For 30 years in South Carolina we said that about education, the roads and child protective services, among other things. Now all three are among the worst in the nation. Next up, health care. If the Congress cuts Medicaid, we’ll have to triage reduced funds: seniors in nursing homes, or children in poverty? The chronically ill, or the acutely ill? Expensive cancer medication for women, or for children?

Conservatives are fond of comparing the country’s finances to a family’s. The family can’t spend more than it makes, they say righteously, and neither can our country. So we must reduce spending, which in their calculus justifies letting civilization be repossessed by chaos.

Vincent Ward
Vincent Ward file photo

Return to that family as a metaphor. Say there are six children. Say the parents make enough money to support four children, but not six. Republicans’ logic would tell them, “Sorry, you have to choose which two of your six children will be given away or allowed to die.”

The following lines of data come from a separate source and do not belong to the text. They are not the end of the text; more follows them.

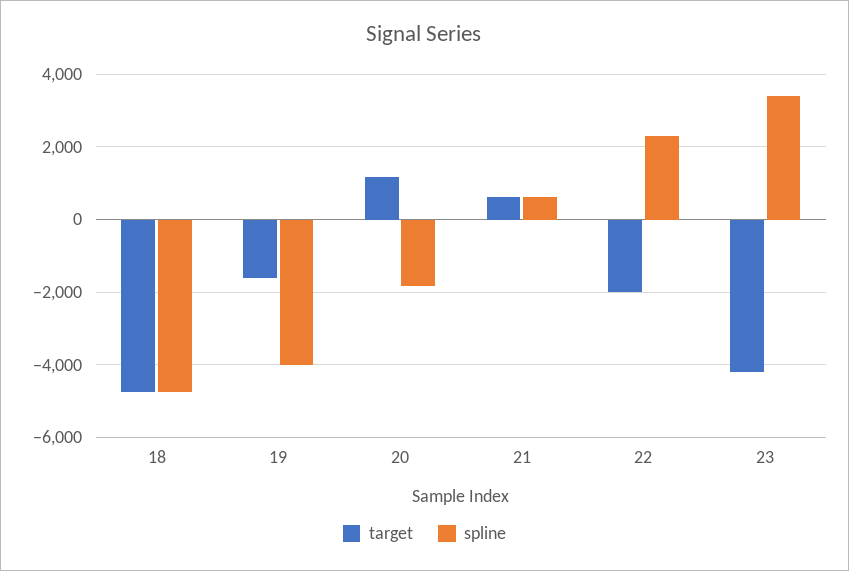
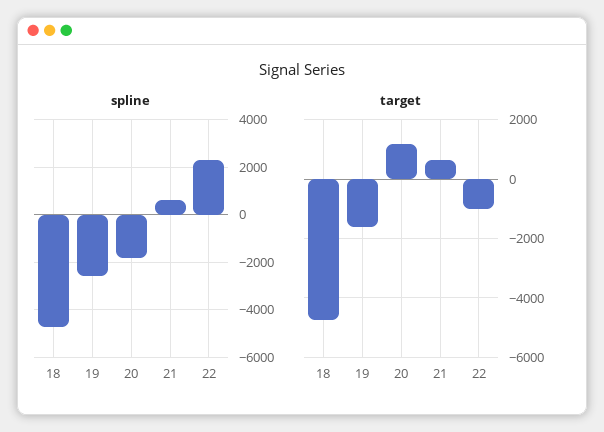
  {
    "target": {
      "18": -4800,
      "19": -1600,
      "20": 1200,
      "21": 600,
-     "22": -2000,
+     "22": -1000
-     "23": -4200
    },
    "spline": {
      "18": -4800,
-     "19": -4000,
+     "19": -2500,
      "20": -1800,
      "21": 600,
-     "22": 2400,
+     "22": 2400
-     "23": 3400
    }
  }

You know what those parents would say. “Let our children die? No. We’ll find some other solution.” A second job for one of the parents. Live in their car. Accept charity from their church. In other words, increase resources to “afford” all six children.

We must reject the idea that the way to keep our financial house tidy is sacrificing some of our family members. Like the family, we have the obligation to care for those who can’t care for themselves. And repair our infrastructure at the same time.

Face it: We must resume payments on civilization, and we’ll have to raise taxes to do it.